One step further: admitting that the PPAs were indeed restrictive of competition. Weren’t there any grounds for individual exemption? In its Final Report of the Sector Inquiry, the European Commission acknowledged that long-term contracts may be legitimated in upstream gas markets considering the scale of investments required. Similar considerations should have applied in the energy sector. Various publications by the Commission admit that long-term PPAs provide cash flow certainty and stability which can help generation companies to secure project financing.

The truth is that the RCC approach takes a 180 degree twist from the other competition authority practice. The type of infringements alleged by the RCC – long term PPAs – has long been in the public eye of the competition authorities around EU. Long term PPAs were found anticompetitive but on grounds of abuse of dominant position. The European Commission condemned exploitative abuses by dominant incumbents and not the other way around. In abuse of dominance cases the European Commission closed investigations with commitments by the incumbent electricity or gas producer, no fines being applied.

For example, in 2007, the Belgian incumbent national supplier, Distrigas was suspected of foreclosing the market to other suppliers given the duration of the contracts and the volumes of gas tied to with large gas customers in Belgium.
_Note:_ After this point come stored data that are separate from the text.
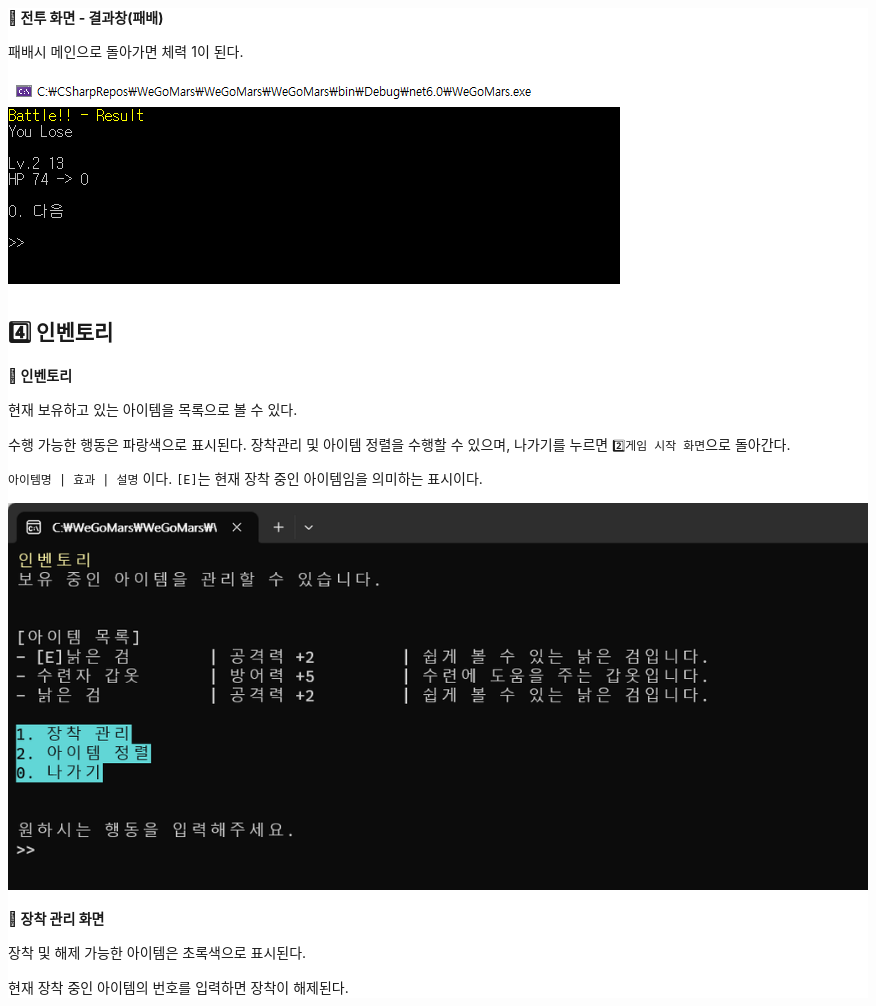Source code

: **🔽 전투 화면 - 결과창(패배)**

패배시 메인으로 돌아가면 체력 1이 된다.

![Untitled](ReadMe%20e4d14090828c44c4aaccfab2bc08716a/Untitled%2020.png)

## 4️⃣ 인벤토리

**🔽 인벤토리**

현재 보유하고 있는 아이템을 목록으로 볼 수 있다.

수행 가능한 행동은 파랑색으로 표시된다. 장착관리 및 아이템 정렬을 수행할 수 있으며, 나가기를 누르면 `2️⃣게임 시작 화면`으로 돌아간다.

`아이템명 | 효과 | 설명` 이다. `[E]`는 현재 장착 중인 아이템임을 의미하는 표시이다.

![Untitled](ReadMe%20e4d14090828c44c4aaccfab2bc08716a/Untitled%2021.png)

**🔽 장착 관리 화면**

장착 및 해제 가능한 아이템은 초록색으로 표시된다. 

현재 장착 중인 아이템의 번호를 입력하면 장착이 해제된다.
The Commission was concerned that other suppliers find it difficult to do business with Belgian customers. The case was closed with commitments from Distrigas’ side. No fines for Distrigas’ partners.
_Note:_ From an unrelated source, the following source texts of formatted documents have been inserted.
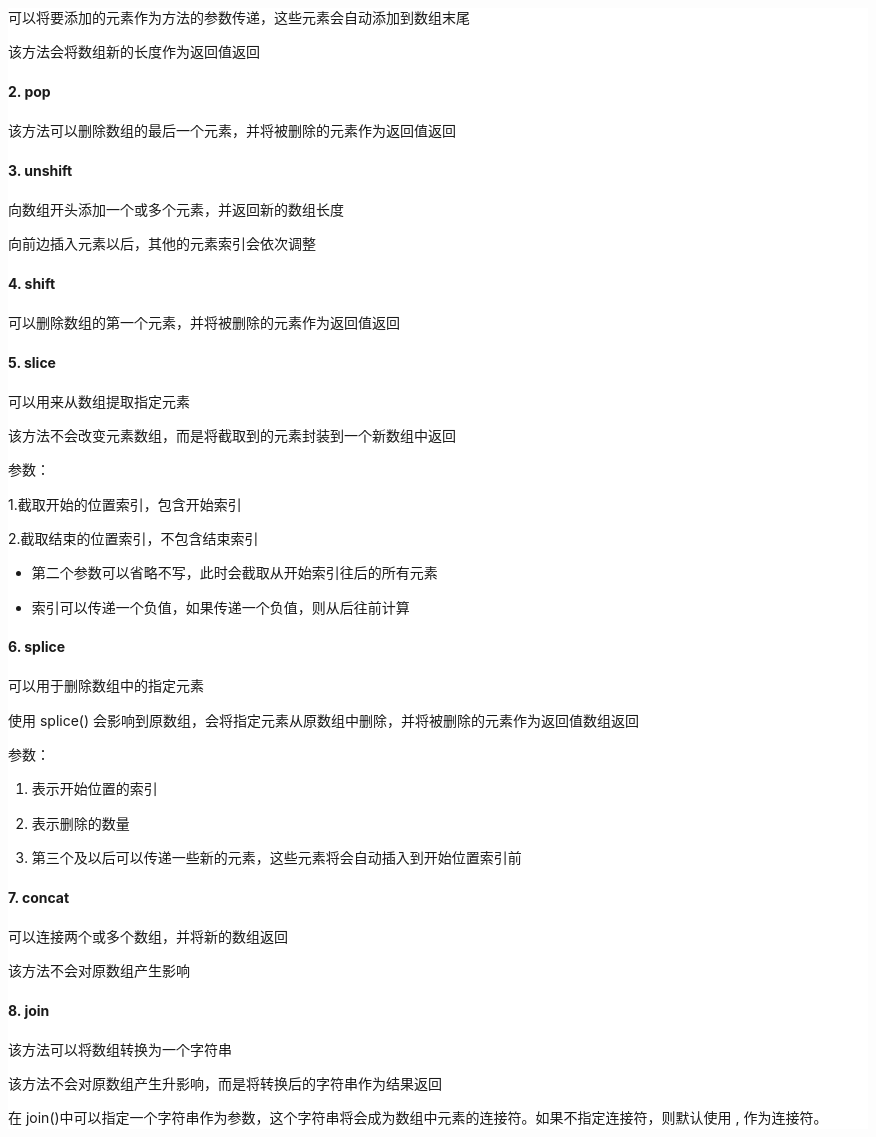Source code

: 可以将要添加的元素作为方法的参数传递，这些元素会自动添加到数组末尾

该方法会将数组新的长度作为返回值返回

#### 2. pop

该方法可以删除数组的最后一个元素，并将被删除的元素作为返回值返回

#### 3. unshift

向数组开头添加一个或多个元素，并返回新的数组长度

向前边插入元素以后，其他的元素索引会依次调整

#### 4. shift

可以删除数组的第一个元素，并将被删除的元素作为返回值返回

#### 5. slice

可以用来从数组提取指定元素

该方法不会改变元素数组，而是将截取到的元素封装到一个新数组中返回

参数：

1.截取开始的位置索引，包含开始索引

2.截取结束的位置索引，不包含结束索引

- 第二个参数可以省略不写，此时会截取从开始索引往后的所有元素

- 索引可以传递一个负值，如果传递一个负值，则从后往前计算

#### 6. splice

可以用于删除数组中的指定元素

使用 splice() 会影响到原数组，会将指定元素从原数组中删除，并将被删除的元素作为返回值数组返回

参数：

1. 表示开始位置的索引

2. 表示删除的数量

3. 第三个及以后可以传递一些新的元素，这些元素将会自动插入到开始位置索引前

#### 7. concat

可以连接两个或多个数组，并将新的数组返回

该方法不会对原数组产生影响

#### 8. join

该方法可以将数组转换为一个字符串

该方法不会对原数组产生升影响，而是将转换后的字符串作为结果返回

在 join()中可以指定一个字符串作为参数，这个字符串将会成为数组中元素的连接符。如果不指定连接符，则默认使用 , 作为连接符。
In 2008, the Commission investigated E.ON’s suspected abuse of its dominant position on the German wholesale market by withdrawing available generation capacity from the German wholesale electricity markets in order to raise prices, and deterring new investors from entering the generation market. The case was closed with commitments from E.ON’s side. No fines for its partners.
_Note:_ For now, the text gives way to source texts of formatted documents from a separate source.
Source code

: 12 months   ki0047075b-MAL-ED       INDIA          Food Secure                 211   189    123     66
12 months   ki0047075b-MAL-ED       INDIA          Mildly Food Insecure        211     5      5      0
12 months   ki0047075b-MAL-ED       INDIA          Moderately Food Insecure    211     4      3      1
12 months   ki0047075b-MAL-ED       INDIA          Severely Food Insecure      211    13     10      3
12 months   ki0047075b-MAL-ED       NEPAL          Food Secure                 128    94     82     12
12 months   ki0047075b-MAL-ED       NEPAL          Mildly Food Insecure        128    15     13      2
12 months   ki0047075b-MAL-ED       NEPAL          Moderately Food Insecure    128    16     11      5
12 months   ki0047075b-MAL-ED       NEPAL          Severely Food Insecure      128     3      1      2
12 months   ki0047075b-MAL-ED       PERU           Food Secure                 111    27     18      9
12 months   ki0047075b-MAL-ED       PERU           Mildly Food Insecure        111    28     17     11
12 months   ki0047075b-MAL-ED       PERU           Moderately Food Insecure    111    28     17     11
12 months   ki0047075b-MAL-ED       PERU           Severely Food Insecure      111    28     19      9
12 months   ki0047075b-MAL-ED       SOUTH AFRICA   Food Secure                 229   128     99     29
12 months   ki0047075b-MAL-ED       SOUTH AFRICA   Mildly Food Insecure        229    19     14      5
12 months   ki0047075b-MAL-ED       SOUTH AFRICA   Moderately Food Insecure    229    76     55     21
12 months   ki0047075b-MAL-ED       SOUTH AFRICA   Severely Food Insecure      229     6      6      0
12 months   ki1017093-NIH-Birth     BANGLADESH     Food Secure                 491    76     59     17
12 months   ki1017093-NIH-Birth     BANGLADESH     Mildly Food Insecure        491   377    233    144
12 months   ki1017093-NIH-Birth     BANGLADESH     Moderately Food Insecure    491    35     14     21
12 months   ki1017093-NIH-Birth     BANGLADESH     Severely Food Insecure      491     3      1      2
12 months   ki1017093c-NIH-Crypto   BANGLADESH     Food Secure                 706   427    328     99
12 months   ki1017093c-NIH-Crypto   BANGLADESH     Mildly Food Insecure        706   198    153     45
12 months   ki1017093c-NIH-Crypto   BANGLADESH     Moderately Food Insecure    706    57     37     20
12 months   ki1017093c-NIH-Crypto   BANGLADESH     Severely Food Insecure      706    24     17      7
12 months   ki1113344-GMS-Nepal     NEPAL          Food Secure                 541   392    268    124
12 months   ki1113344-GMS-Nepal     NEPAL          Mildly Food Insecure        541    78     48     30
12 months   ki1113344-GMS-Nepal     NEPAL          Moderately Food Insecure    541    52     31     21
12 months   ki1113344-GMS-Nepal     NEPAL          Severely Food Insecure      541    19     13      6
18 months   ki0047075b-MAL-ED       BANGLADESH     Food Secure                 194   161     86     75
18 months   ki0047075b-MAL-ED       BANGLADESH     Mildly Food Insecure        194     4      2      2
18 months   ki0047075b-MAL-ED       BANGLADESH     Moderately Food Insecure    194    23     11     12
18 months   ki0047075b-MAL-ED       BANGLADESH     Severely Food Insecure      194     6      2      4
In 2010, the Commission closed an investigation on France’s EDF, the incumbent operator for the supply of electricity to large industrial customers on the French market. The Commission was concerned that long-term agreements concluded by EDF could have significantly hindered other undertakings from concluding contracts for the supply of electricity to large industrial customers in France. The case was closed with commitments on EDF side. Most notably, speaking of what foreclosure means, EDF was allowed to early terminate commitments should its market share fall below 40% for two consecutive years. Hidroelectrica’s market share did not even reach 40%!

No matter how we twist the wording of the press release, the argumentation of the RCC in finding a vertical infringement seems feeble. The authority is rightfully credited with a high degree of public confidence being, together with the anti-corruption agency, the most active prosecuting bodies in tackling high-profile cases. Given the heavy weight associated with an antitrust infringement, it is however of utmost importance that the authority also preserves its credibility as an observant of the legal standard of proof and presumption of innocence. The information made available by the RCC with respect to a vertical infringement in this case allude however to sanctioning of the traders/end-users on moral grounds rather than based on an objective and in-depth competitive analysis of the PPAs. Maybe it was just a matter of PR since the press releases have to offer information catchy to the public eye. Hopefully this is just a tempest in a teacup which will be cleared once the decision is rendered public.